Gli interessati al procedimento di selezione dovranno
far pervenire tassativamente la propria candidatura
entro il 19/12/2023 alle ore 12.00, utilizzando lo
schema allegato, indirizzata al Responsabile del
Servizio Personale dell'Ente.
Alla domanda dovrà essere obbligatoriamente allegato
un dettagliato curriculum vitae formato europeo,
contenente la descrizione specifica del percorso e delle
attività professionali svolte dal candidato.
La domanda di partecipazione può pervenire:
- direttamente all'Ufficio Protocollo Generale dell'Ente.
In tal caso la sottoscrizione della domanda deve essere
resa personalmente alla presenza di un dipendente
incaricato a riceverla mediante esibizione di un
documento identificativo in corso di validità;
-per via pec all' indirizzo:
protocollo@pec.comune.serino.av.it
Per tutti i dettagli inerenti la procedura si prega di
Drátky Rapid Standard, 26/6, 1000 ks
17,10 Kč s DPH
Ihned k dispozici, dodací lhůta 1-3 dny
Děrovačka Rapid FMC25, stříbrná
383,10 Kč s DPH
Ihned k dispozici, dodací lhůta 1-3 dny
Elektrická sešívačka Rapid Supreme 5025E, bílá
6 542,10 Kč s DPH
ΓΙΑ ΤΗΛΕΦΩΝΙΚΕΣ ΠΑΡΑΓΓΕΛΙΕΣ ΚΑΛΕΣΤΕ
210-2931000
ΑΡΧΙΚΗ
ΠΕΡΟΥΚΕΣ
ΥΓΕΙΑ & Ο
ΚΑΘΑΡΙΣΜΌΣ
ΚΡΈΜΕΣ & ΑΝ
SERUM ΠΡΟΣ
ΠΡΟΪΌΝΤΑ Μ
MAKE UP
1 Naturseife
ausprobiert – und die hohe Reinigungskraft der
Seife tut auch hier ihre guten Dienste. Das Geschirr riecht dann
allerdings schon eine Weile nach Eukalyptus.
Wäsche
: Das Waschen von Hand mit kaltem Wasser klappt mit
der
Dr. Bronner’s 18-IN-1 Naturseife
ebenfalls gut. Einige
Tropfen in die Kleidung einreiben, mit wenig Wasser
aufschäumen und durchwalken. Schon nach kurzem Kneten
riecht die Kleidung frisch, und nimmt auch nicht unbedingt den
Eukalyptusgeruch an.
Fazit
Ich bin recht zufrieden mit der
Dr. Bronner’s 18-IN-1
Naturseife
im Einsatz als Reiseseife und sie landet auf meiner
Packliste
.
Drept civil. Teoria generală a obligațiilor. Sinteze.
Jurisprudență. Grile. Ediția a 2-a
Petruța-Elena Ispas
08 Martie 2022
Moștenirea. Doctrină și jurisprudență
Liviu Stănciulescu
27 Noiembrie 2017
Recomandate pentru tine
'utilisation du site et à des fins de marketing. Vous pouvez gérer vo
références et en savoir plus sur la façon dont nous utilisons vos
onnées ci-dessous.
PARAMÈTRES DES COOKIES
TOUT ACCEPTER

==================================================

JOB
Whenever a line above contains "essere", copy that line.

WRITTEN ANSWER
Alla domanda dovrà essere obbligatoriamente allegato
In tal caso la sottoscrizione della domanda deve essere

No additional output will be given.